The potential social, commercial and environmental benefits of autonomous mobility that have the capability to transform gridlocked and polluted cities are not being realized quickly enough, according to Project ASLAN, a new international non-profit collaboration between commercial enterprise, technology universities, transportation authorities and self-driving hardware and software engineers that aims to solve this problem.
To accelerate the progression of driverless technology, Project ASLAN has launched an open-source and rapidly deployable self-driving software platform. The group stated that the free and open software stack has been deployed expressly to foster engineering collaboration.
The platform provides mature and stable code combined with plug-and-play ease of use, offering real-world self-driving capability validated by public highway trials as well as complete simulation capability for users without access to driverless vehicle hardware.
The team behind the project has identified the high investment demands required to pursue end-to-end driverless technologies as presenting a clear barrier to progress.

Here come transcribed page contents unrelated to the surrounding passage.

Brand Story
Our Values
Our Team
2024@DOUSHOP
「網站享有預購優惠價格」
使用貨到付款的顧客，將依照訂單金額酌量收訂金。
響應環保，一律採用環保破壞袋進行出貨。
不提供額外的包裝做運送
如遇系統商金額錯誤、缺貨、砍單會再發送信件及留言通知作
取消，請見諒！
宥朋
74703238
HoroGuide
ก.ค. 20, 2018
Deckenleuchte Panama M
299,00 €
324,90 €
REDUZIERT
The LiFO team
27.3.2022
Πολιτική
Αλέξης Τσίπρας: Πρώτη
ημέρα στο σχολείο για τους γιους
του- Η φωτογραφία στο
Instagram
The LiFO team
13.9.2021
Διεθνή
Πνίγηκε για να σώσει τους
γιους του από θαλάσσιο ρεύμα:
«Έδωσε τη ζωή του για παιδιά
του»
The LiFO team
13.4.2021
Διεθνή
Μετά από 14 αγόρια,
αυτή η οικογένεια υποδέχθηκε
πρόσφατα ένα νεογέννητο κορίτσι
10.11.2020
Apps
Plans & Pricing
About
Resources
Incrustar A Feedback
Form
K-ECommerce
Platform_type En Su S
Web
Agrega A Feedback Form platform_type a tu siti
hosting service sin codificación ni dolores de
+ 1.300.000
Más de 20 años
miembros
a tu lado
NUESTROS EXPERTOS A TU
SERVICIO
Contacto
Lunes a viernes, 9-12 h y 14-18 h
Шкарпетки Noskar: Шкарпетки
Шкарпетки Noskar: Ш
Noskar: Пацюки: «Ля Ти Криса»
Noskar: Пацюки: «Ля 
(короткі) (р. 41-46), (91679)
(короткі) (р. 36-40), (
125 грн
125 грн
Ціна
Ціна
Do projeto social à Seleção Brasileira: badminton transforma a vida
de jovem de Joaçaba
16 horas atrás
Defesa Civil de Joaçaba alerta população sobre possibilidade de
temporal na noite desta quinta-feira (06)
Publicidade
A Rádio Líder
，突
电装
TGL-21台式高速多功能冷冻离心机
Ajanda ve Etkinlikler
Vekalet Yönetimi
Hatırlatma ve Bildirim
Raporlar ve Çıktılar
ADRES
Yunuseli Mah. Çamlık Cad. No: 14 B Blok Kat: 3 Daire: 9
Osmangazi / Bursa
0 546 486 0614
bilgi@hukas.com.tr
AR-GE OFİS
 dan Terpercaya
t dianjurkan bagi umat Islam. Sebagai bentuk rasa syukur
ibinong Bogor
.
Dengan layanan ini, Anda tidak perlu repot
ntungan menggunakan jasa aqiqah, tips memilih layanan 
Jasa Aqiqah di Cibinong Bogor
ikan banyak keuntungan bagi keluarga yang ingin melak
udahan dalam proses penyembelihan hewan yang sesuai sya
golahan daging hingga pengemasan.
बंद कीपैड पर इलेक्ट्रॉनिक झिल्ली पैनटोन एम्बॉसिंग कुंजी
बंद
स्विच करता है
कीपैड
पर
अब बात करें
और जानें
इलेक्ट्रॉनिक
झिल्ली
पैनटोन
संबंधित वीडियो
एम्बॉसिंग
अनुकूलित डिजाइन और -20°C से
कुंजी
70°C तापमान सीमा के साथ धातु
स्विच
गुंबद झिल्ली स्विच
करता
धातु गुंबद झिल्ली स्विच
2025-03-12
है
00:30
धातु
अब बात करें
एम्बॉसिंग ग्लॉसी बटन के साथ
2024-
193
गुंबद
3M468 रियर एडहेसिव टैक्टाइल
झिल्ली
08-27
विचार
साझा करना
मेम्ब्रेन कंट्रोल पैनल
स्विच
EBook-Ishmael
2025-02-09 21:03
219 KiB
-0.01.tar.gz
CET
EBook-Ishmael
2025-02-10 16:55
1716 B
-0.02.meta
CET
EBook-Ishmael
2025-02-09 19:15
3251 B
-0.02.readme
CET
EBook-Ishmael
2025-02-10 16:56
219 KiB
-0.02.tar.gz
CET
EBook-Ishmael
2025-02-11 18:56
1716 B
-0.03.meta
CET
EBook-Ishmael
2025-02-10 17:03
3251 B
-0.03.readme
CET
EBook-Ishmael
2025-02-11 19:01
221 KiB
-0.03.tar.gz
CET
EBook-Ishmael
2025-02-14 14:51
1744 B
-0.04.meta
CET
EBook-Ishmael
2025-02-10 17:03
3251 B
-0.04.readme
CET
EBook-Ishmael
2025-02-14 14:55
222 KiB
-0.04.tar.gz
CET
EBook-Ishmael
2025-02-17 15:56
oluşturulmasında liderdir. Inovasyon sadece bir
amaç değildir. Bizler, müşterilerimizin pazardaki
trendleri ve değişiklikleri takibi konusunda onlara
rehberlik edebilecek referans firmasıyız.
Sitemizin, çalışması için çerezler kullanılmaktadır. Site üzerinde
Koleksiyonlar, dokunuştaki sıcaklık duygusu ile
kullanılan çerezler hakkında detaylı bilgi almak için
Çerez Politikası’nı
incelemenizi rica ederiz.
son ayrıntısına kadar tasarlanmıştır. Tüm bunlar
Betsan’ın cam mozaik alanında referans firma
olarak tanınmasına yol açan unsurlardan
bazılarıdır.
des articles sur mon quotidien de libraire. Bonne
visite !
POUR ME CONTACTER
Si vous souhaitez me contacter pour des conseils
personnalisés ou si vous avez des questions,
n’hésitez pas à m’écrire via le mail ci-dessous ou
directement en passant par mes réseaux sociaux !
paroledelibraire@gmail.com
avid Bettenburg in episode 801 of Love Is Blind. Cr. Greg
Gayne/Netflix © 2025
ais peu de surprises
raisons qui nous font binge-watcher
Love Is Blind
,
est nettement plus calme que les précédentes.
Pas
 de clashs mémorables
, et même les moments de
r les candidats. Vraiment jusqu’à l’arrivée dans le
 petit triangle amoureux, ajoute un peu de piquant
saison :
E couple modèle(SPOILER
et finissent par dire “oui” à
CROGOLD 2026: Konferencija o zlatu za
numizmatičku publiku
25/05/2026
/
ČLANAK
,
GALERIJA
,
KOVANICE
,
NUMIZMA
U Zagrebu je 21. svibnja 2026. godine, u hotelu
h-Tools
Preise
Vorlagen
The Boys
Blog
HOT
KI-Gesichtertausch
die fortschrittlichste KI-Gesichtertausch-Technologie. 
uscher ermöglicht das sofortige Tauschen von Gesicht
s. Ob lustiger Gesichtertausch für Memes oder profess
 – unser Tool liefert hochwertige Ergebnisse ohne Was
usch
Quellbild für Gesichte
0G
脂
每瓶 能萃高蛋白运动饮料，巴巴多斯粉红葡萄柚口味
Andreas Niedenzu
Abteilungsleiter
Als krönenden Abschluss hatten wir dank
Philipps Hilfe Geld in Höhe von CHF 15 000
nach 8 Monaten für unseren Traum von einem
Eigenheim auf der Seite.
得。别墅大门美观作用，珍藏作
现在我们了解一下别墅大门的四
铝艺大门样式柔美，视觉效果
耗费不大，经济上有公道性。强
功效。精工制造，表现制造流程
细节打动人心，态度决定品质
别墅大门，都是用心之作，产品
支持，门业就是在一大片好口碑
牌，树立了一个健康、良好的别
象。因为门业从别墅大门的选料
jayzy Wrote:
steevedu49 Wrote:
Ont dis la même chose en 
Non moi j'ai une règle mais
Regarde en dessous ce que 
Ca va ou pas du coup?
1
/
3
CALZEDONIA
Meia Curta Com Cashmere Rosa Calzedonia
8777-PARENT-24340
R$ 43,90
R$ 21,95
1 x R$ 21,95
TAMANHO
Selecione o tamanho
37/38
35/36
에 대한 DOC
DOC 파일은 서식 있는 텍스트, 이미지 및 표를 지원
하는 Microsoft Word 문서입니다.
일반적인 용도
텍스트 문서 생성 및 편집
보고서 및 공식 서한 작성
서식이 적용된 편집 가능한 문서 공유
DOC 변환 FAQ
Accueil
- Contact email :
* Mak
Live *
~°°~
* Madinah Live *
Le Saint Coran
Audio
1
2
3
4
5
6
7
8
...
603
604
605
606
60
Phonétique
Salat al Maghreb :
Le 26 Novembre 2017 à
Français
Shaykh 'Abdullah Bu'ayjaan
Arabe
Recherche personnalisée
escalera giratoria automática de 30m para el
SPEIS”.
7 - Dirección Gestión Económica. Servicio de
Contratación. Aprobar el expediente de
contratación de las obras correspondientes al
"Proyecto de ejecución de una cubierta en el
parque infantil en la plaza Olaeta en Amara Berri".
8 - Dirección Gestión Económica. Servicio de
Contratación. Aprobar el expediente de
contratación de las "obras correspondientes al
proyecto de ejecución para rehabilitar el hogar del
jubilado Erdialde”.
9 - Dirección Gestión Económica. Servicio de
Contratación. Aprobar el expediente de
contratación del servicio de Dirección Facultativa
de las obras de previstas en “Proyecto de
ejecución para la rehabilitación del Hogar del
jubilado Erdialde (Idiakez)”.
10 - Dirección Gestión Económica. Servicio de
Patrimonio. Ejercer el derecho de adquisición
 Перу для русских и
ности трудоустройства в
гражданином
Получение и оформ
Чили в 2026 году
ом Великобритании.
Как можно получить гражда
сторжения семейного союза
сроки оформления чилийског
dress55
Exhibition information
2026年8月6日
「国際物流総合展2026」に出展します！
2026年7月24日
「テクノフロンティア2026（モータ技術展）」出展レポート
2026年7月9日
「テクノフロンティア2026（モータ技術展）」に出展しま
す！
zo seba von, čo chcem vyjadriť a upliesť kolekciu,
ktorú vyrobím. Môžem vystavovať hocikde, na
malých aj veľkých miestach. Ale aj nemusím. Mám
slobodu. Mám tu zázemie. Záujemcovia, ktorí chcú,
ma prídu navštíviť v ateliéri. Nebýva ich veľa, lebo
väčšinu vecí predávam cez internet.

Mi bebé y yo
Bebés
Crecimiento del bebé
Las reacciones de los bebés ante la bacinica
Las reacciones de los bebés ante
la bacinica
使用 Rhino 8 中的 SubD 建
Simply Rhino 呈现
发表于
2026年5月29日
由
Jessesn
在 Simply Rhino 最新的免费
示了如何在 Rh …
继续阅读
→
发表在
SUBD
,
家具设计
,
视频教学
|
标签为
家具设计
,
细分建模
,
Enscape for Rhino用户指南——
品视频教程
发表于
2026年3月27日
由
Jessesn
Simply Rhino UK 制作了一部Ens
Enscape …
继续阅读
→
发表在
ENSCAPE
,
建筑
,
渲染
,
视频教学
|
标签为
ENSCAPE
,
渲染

Its ambition is to remove these barriers to entry and prioritize the benefits of driverless vehicles for metropolitan and low-speed use cases, where the benefits are the greatest and a collaborative approach is already determined by the involvement of multiple public agencies and private companies.
By focusing on a more defined operational domain based on slow speeds in cities as well as embracing an open-source approach, the collaboration feels this opens up a smaller problem to a far larger group of collaborative engineering capability from across the world.
Engineers can freely download an open-source resource from the group’s website, enriched by software contributed by the founders and augmented with data from 22 autonomous vehicles currently deployed in a variety of trial use-cases in locations ranging from Hong Kong to the UK.
The group said that this offers a complete self-driving platform that is easy to install, fully documented and contains a stable collection of state-of-the-art software packages. With its own graphical user interface enabling plug-and-play deployment, the tooling is intuitive and has been designed by engineers, for engineers.
For convenience, ASLAN utilizes the ROS framework, used widely in many robotics applications, which provides automotive and self-driving engineers and developers already using ROS with a familiar middleware solution.